Additionally leaving the enterprise data warehouse as the sole vehicle for analysis of data, Hadoop can function to add and process unstructured as well as structured data to the EDW.
Alternatively it can be used as an efficient data archive in which all enterprise data is archived and stored via Hadoop nodes.
In this configuration, the EDW remains the single point of entry to all the available data but Hadoop can be utilized by conventional analytical programs for the purpose of analysis of large data sets utilizing defined tools.
The final data architectural design utilizes Hadoop as the sole point of contact for all enterprise wide data and data analytics.
The point of these last few slides was to emphasize the flexibility of the Hadoop system as well as too defeat the false dichotomy of either EDW or Hadoop,
In fact Hadoop plays well with others.
This slide demonstrates both current and projected areas of Big Data efforts in the fields of Biomedicine.

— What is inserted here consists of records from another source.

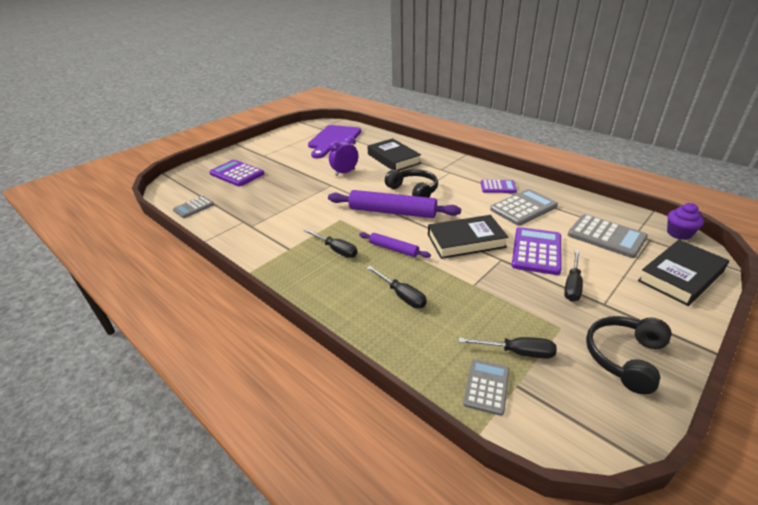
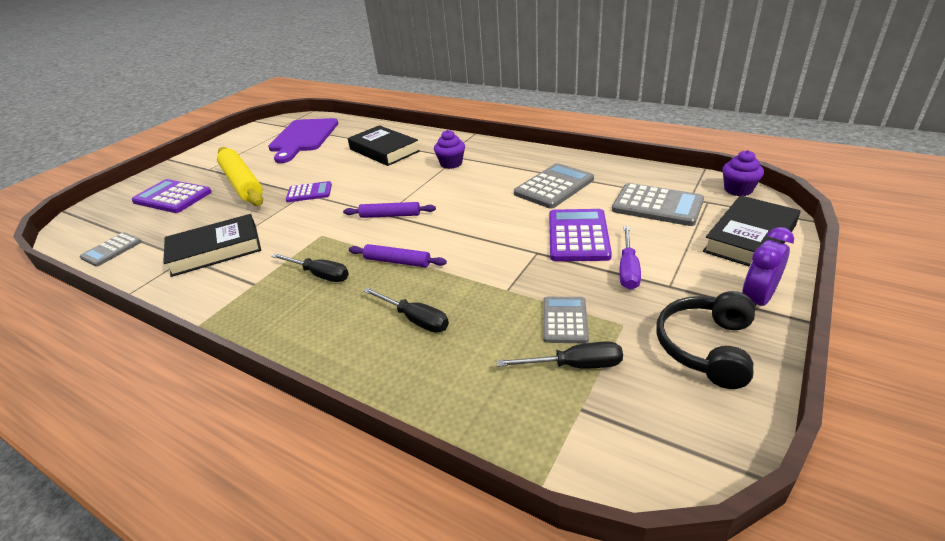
camera: 10 degrees left, 0 degrees up
(286, 170) = (242, 183): none -> yellow rolling pin
(345, 172) = (322, 175): purple clock -> purple clock (757, 300)
(392, 212) = (390, 215): purple rolling pin -> purple rolling pin, size x0.53
(413, 191) = (414, 186): black headphones -> none
(444, 177) = (451, 164): none -> purple cupcake
(466, 241) = (489, 237): black book -> black book (215, 250)
(486, 387) = (542, 418): grey calculator -> grey calculator (565, 320)
(498, 187) = (519, 166): purple calculator -> purple calculator (309, 192)
(572, 285) = (628, 269): black screwdriver -> purple screwdriver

Of course, given the enormous combinatorial complexity of Genomics research the application of Big Data techniques seems axiomatic.

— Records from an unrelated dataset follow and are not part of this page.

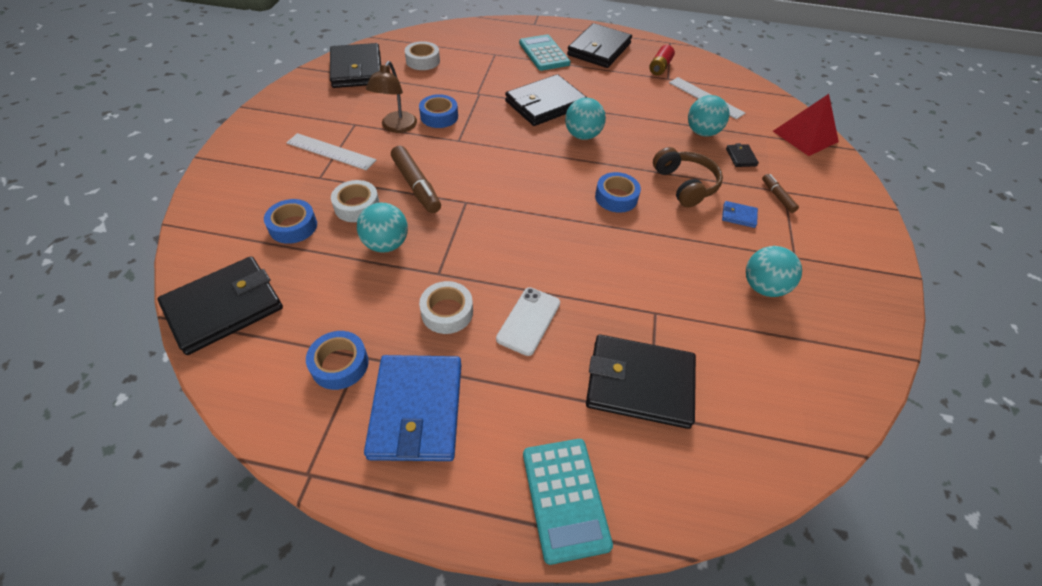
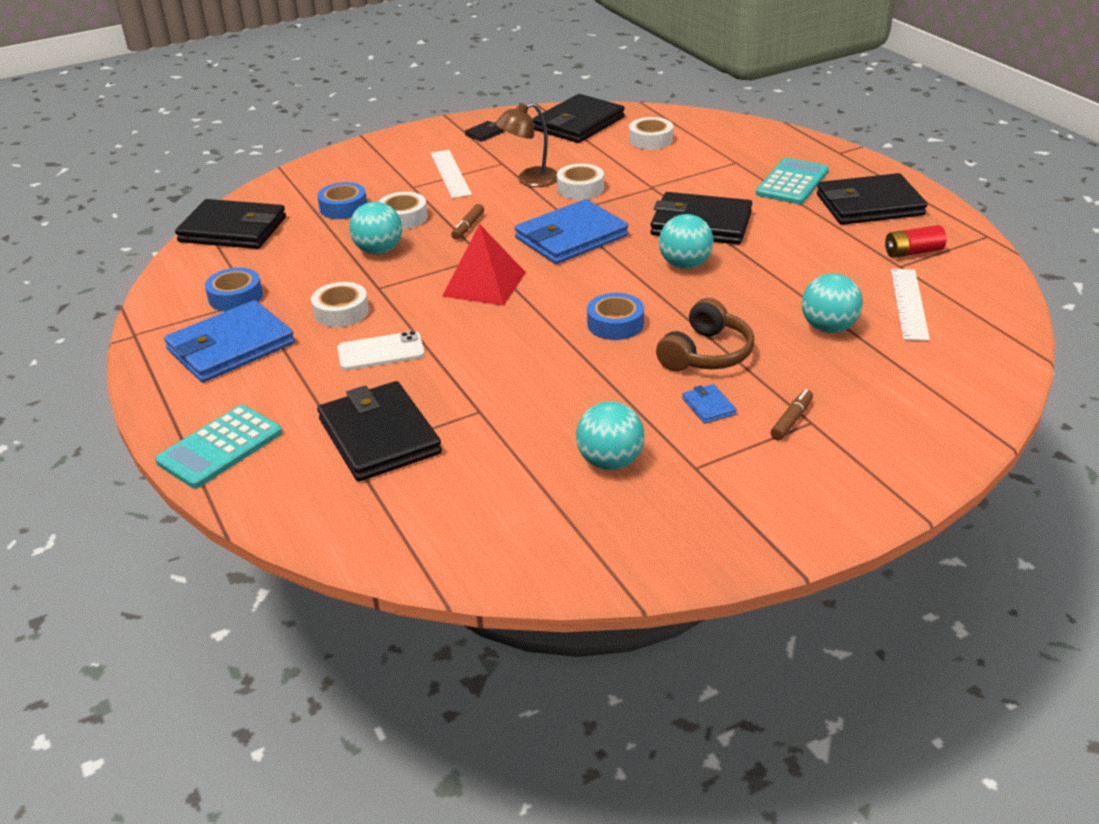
camera: 55 degrees right, 15 degrees down
(416, 185) = (468, 227): brown marker -> brown marker, size x0.55
(439, 116) = (580, 188): blue tape -> white tape
(493, 154) = (571, 237): none -> blue wallet
(741, 157) = (826, 370): black wallet -> black wallet (485, 133)
(805, 136) = (965, 400): red pyramid -> red pyramid (484, 284)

Additionally, given the financial resources and development costs related to drug research, simulation and advanced analysis systems have the potential to dramatically reduce drug development costs. By the way of analogy, the advent of modern ‘supercomputers’ was necessitated by treaty obligations that prevented all atomic weapons testing. Once the need for high speed weapons effects simulations became a national priority, high speed computing efforts became the focus of technological revolution.
Not as obvious, but given that this type of computing (highly distributed, massively parallel) was pioneered by consumer driven web based enterprises that were trying to understand ‘individual consumer choices’ psychiatric and behavioral health analysis and applications seems as axiomatic as Genomics or pharmacological applications.
Epidemiological research by reason of the potential size of their data sets also promise to yield significant insights from this computing methodology.
Novel sensor analysis seems to me a long term benefit for this type of computational capacity. For example, while heart rate variability analysis has been a tool of cardiology for as long as my career, it has always been utilized in the isolated clinical case. Having massive amounts of heart rate data linked to personal activity logs and temporal data promise to yield dramatic insights into the area of sudden cardiac death, chronotropic dependences of AMI, neurohumoral and temporal factors dictating onset of atrial fibrillation, relationships between exercise and onset of cardiac disease, etc.
While real results will be derived from this powerful new set of data manipulations, the reality is that we are on the ascending limb of the hype curve, and it is too soon to prognosticate if this is an evolutionary or revolutionary change in computing methodology.